As someone who studies human and artificial intelligence systems, I don’t have strong opinions about what makes the two different – because there’s so much we just don’t know yet about how human intelligence actually works. AI models are often described as “black boxes” because of how difficult it can be to dissect how they arrive at predictions. It’s been even more difficult though, for us to pick apart the inner workings of the human brain. We’ve found ourselves restricted to conducting low-fidelity analysis of broad outcomes the brain produces – electrical signals, self-reported thought patterns and observable behaviours. Its little surprise that cognitive and neuroscience literature of the past decade has seen a growing creep of language drawn from the computer sciences and the training and evaluation of AI models. We’re increasingly using our observations of artificial intelligence systems to build concepts of how our own intelligence might work.
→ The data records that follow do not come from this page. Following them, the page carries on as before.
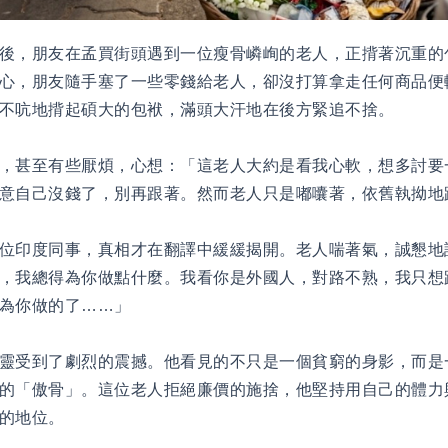
後，朋友在孟買街頭遇到一位瘦骨嶙峋的老人，正揹著沉重的
心，朋友隨手塞了一些零錢給老人，卻沒打算拿走任何商品便
不吭地揹起碩大的包袱，滿頭大汗地在後方緊追不捨。
，甚至有些厭煩，心想：「這老人大約是看我心軟，想多討要
意自己沒錢了，別再跟著。然而老人只是嘟囔著，依舊執拗地
位印度同事，真相才在翻譯中緩緩揭開。老人喘著氣，誠懇地
，我總得為你做點什麼。我看你是外國人，對路不熟，我只想
為你做的了……」
靈受到了劇烈的震撼。他看見的不只是一個貧窮的身影，而是
的「傲骨」。這位老人拒絕廉價的施捨，他堅持用自己的體力
的地位。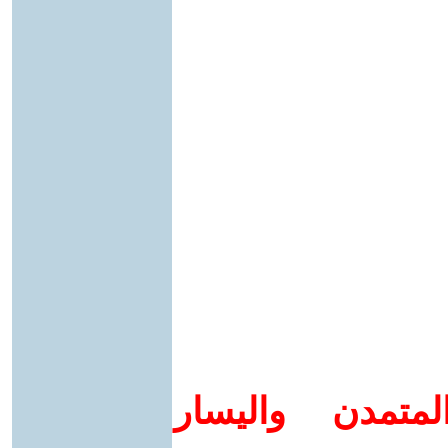
متمدن واليسار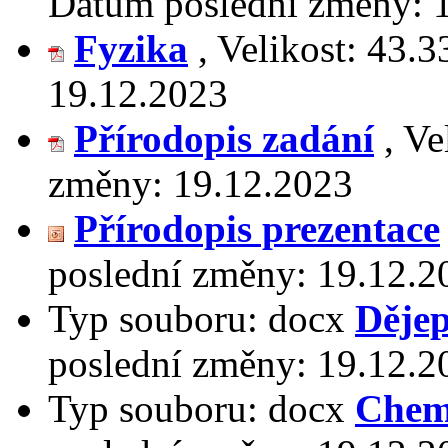
Datum poslední změny:
Fyzika
,
Velikost:
43.3
19.12.2023
Přírodopis zadání
,
Ve
změny:
19.12.2023
Přírodopis prezentace
poslední změny:
19.12.2
Typ souboru:
docx
Dějep
poslední změny:
19.12.2
Typ souboru:
docx
Chem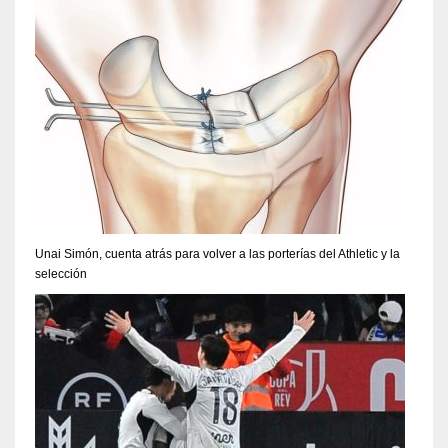
Unai Simón, cuenta atrás para volver a las porterías del Athletic y la
selección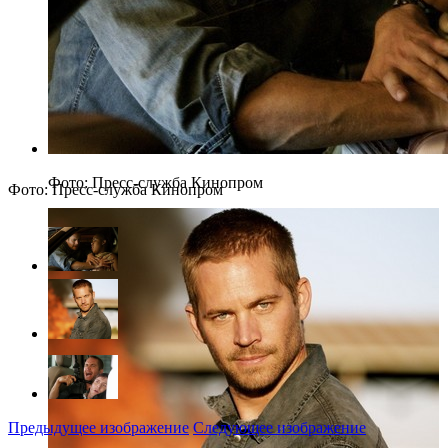
Фото: Пресс-служба Кинопром
Фото: Пресс-служба Кинопром
Предыдущее изображение
Следующее изображение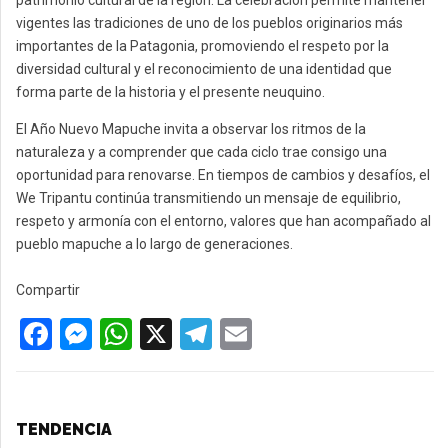
patrimonio cultural de la región. La celebración permite mantener
vigentes las tradiciones de uno de los pueblos originarios más
importantes de la Patagonia, promoviendo el respeto por la
diversidad cultural y el reconocimiento de una identidad que
forma parte de la historia y el presente neuquino.
El Año Nuevo Mapuche invita a observar los ritmos de la
naturaleza y a comprender que cada ciclo trae consigo una
oportunidad para renovarse. En tiempos de cambios y desafíos, el
We Tripantu continúa transmitiendo un mensaje de equilibrio,
respeto y armonía con el entorno, valores que han acompañado al
pueblo mapuche a lo largo de generaciones.
Compartir
F
M
W
X
T
E
a
es
h
el
m
ce
se
at
e
ail
b
n
s
gr
TENDENCIA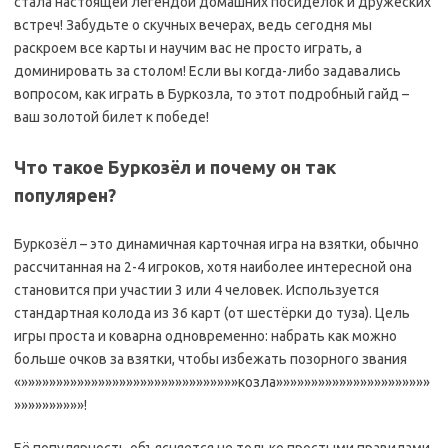
стала настоящей легендой домашних посиделок и дружеских
встреч! Забудьте о скучных вечерах, ведь сегодня мы
раскроем все карты и научим вас не просто играть, а
доминировать за столом! Если вы когда-либо задавались
вопросом, как играть в Буркозла, то этот подробный гайд –
ваш золотой билет к победе!
Что такое Буркозёл и почему он так
популярен?
Буркозёл – это динамичная карточная игра на взятки, обычно
рассчитанная на 2-4 игроков, хотя наиболее интересной она
становится при участии 3 или 4 человек. Используется
стандартная колода из 36 карт (от шестёрки до туза). Цель
игры проста и коварна одновременно: набрать как можно
больше очков за взятки, чтобы избежать позорного звания
«»»»»»»»»»»»»»»»»»»»»»»»»»»»»»»»козла»»»»»»»»»»»»»»»»»»»»»»
»»»»»»»»»»!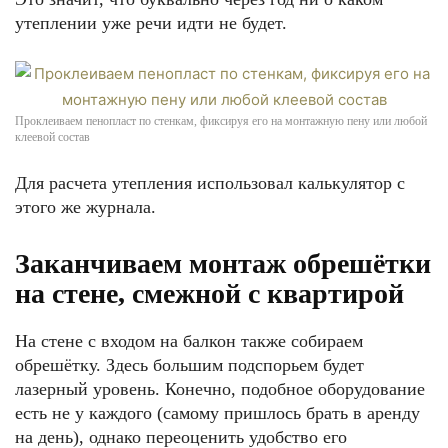
утеплении уже речи идти не будет.
Проклеиваем пенопласт по стенкам, фиксируя его на монтажную пену или любой
клеевой состав
Для расчета утепления использовал калькулятор с
этого же журнала.
Заканчиваем монтаж обрешётки
на стене, смежной с квартирой
На стене с входом на балкон также собираем
обрешётку. Здесь большим подспорьем будет
лазерный уровень. Конечно, подобное оборудование
есть не у каждого (самому пришлось брать в аренду
на день), однако переоценить удобство его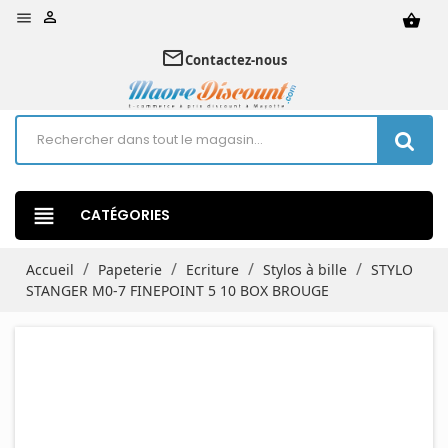


shopping_basket
mail_outline
Contactez-nous
view_headline
CATÉGORIES
Accueil
Papeterie
Ecriture
Stylos à bille
STYLO
STANGER M0-7 FINEPOINT 5 10 BOX BROUGE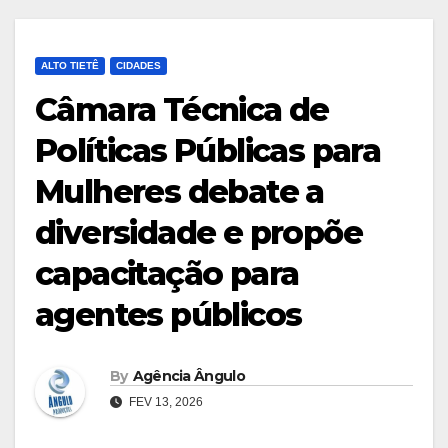
ALTO TIETÊ
CIDADES
Câmara Técnica de
Políticas Públicas para
Mulheres debate a
diversidade e propõe
capacitação para
agentes públicos
By
Agência Ângulo
FEV 13, 2026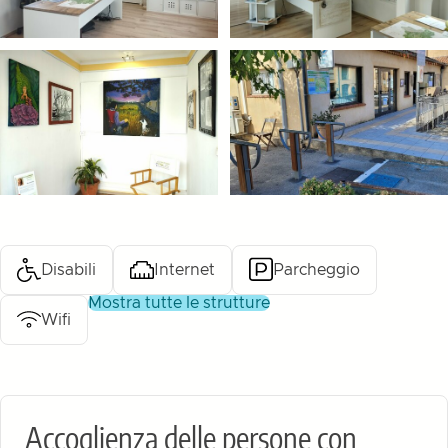
Disabili
Internet
Parcheggio
mostra tutte le strutture
Wifi
Accoglienza delle persone con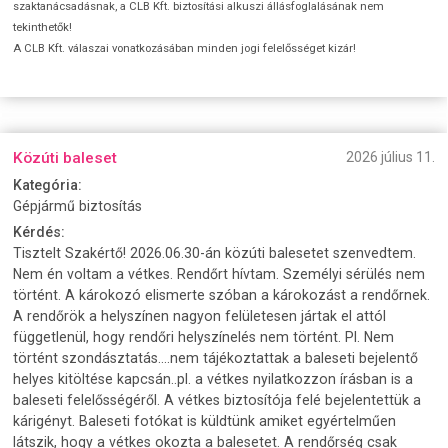
szaktanácsadásnak, a CLB Kft. biztosítási alkuszi állásfoglalásának nem
tekinthetők!
A CLB Kft. válaszai vonatkozásában minden jogi felelősséget kizár!
Közúti baleset
2026 július 11.
Kategória:
Gépjármű biztosítás
Kérdés:
Tisztelt Szakértő! 2026.06.30-án közúti balesetet szenvedtem.
Nem én voltam a vétkes. Rendőrt hívtam. Személyi sérülés nem
történt. A károkozó elismerte szóban a károkozást a rendőrnek.
A rendőrök a helyszínen nagyon felületesen jártak el attól
függetlenül, hogy rendőri helyszínelés nem történt. Pl. Nem
történt szondásztatás....nem tájékoztattak a baleseti bejelentő
helyes kitöltése kapcsán..pl. a vétkes nyilatkozzon írásban is a
baleseti felelősségéről. A vétkes biztosítója felé bejelentettük a
kárigényt. Baleseti fotókat is küldtünk amiket egyértelműen
látszik, hogy a vétkes okozta a balesetet. A rendőrség csak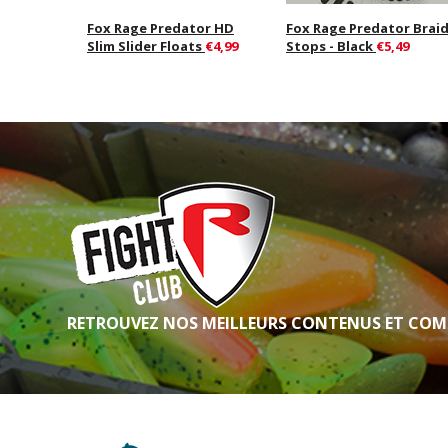
Fox Rage Predator HD
Fox Rage Predator Brai
Slim Slider Floats
€4,99
Stops - Black
€5,49
RETROUVEZ NOS MEILLEURS CONTENUS ET COM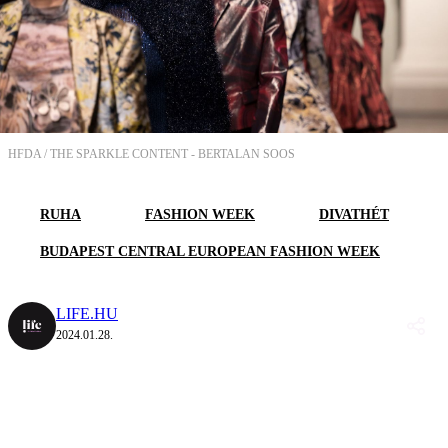
HFDA / THE SPARKLE CONTENT -
BERTALAN SOOS
RUHA
FASHION WEEK
DIVATHÉT
BUDAPEST CENTRAL EUROPEAN FASHION WEEK
LIFE.HU
2024.01.28.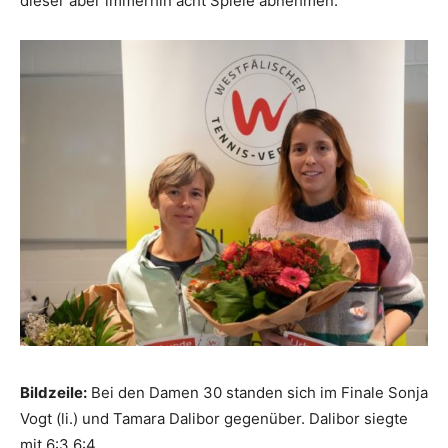
dieser aber immerhin acht Spiele abnehmen.
Bildzeile:
Bei den Damen 30 standen sich im Finale Sonja
Vogt (li.) und Tamara Dalibor gegenüber. Dalibor siegte
mit 6:3 6:4.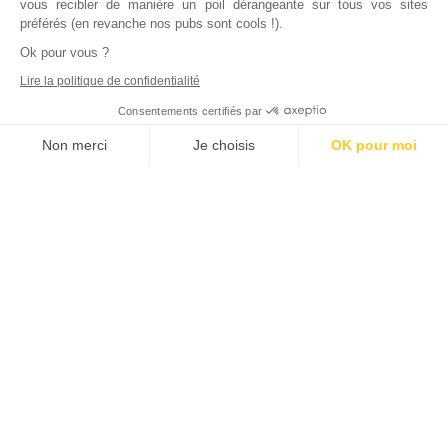
vous recibler de manière un poil dérangeante sur tous vos sites
préférés (en revanche nos pubs sont cools !).
Ok pour vous ?
Lire la politique de confidentialité
Consentements certifiés par
Non merci
Je choisis
OK pour moi
Axeptio consent
Plateforme de Gestion du Consentement : Personnalisez vos Options
Notre plateforme vous permet d'adapter et de gérer vos paramètres de
Inscrivez vous à notre newsletter !
L'actualité immobilière, tous les vendredis, dans votre
boite mail.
Outside of a research context, there are a several biases that influence how we tend to think about the relationship between human and machine intelligence. Despite each of us having a heart, few of us consider ourselves cardiologists. However, a consequence of having a mind seems to be the need to develop and defend a theory of how our own minds work. When we think about artificial intelligence, we compare it to how we “think” we think despite all the evidence of our unawareness of the errors and inconsistencies our own minds produce. Then there’s the issue that relinquishing our position of mental dominance in the natural world can invoke insecurity in us of the type that might have felt familiar to an 18th century clergy member first encountering the heliocentric view of the universe. We have always been ‘smarter’ than the life we see around us – a fact that shapes our sense of identity and place in the universe. There’s every incentive for us to hang on to that position – so we shift the parity bar for human intelligence as quickly as the AI systems we build surpass prior ones.
When it comes to our understanding of intelligence, right now we’re moving faster than theory. We’re experimenting with a lot of data and compute and retrofitting theory to what we observe happening. I think that’s pretty exciting for anyone interested in artificial and human intelligence.